La película pasa, de a poco, de drama psicológico femenino, a un thriller de cierto aire hitchcockiano. A partir de un momento, Carmen se interna en un mundo clandestino de resistencia a la dictadura, el cual exige determinados protocolos para evitar a la DINA. Aquí, la cámara y el punto de vista juegan un rol fundamental, creando un clima paranoide donde lo mental y lo externo se confunden e imbrican. Las mejores escenas del filme son aquellas donde la ambigüedad y la sugestión generan un ambiente asfixiante, un punto de no retorno, donde la cautela es fundamental.
La densidad cromática y la dirección de foto se conjugan con un encuadre riguroso y un ritmo cadencioso y envolvente, mientras que la dirección de arte juega un rol productivo (más aún la ambientación y el vestuario de época). La insistencia compositiva y el simbolismo a través del juego de los colores y la luz van sumando nuevas capas de sentido al filme. Un ejemplo claro es la primera escena, donde se combina la textura de una pintura color rosa con el entorno sombrío de una detención ciudadana que se oye. Ese contraste resume, en muchos niveles, a la película y a su personaje principal. Así también, el sonido y la música, sugerentes e incluso activadores de emociones, ayudan a ingresar al mundo mental y emocional de la protagonista.
1976, como decíamos, vuelve a interrogar la relación entre historia y ficción.
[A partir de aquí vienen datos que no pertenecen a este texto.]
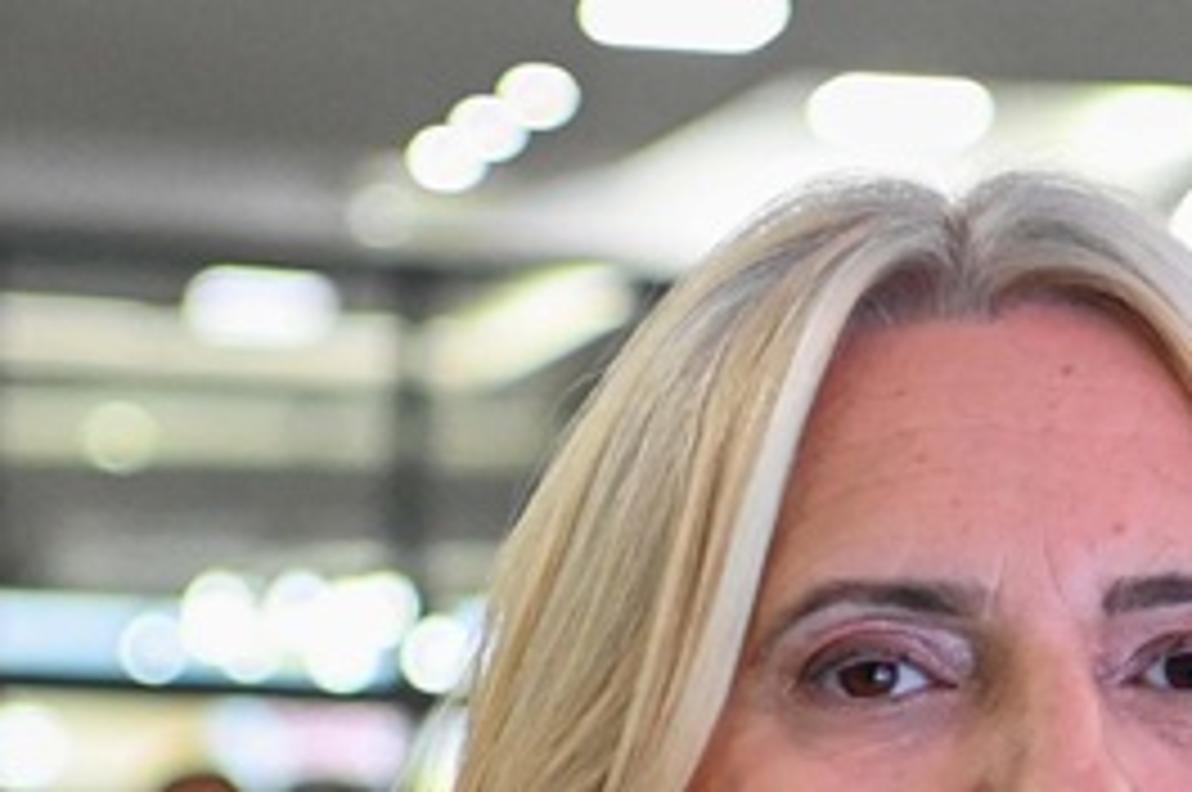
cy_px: 983
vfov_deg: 8.9
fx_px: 4994
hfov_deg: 13.4
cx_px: 1286
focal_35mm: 151
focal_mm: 50
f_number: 2.8
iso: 3200
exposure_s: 1/500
En este caso, se trata de una nueva aproximación en el cine chileno al universo de la dictadura. Se suma, de forma interesante, a películas como Machuca (Andrés Wood, 2004), Tony Manero (Pablo Larraín, 2008) o Cabros de mierda (Gonzalo Justiniano, 2017), para agregar a ellas un punto de vista propio. Ni el duelo comunitario presente en Wood, ni la anomalía psicosocial de Larraín, ni tampoco la épica de la resistencia en clave de clase social de Justiniano están presentes en este filme. En diálogo con cineastas chilenas como Marilú Mallet o, particularmente, Valeria Sarmiento con La dueña de casa (1975), Martelli opta por el punto de vista cotidiano y femenino, asumiendo así varias torsiones. Por un lado, un personaje abiertamente desideologizado, pero cuyas luchas internas e íntimas encarnan la pregunta por la condición de mujer en un mundo dictatorial y patriarcal. Se trata de una pesada cotidianeidad de la que busca huir a través de un escape existencial. El camino presentado por el cura y el joven —por vía de la solidaridad— es, precisamente, el de un destello comunitario que apela a un mínimo sentido común. Un destello, por lo demás, ilusorio, que no logra salir del encierro pequeño burgués de Carmen.
Resuenan aquí referencias como Stromboli (Roberto Rosellini, 1950), All that Heaven Allows (Douglas Sirk, 1955) e incluso La mujer sin cabeza (Lucrecia Martel, 2008), todas películas sobre mujeres en entornos opacos de los que buscan salir mediante un escape interior. Martelli relee esta tradición, intentando instalar un punto de vista oblicuo y no observado aún en la representación de la dictadura. No una anomalía monstruosa y excepcional, si no un horror arraigado en la pesadumbre cotidiana de los cuerpos.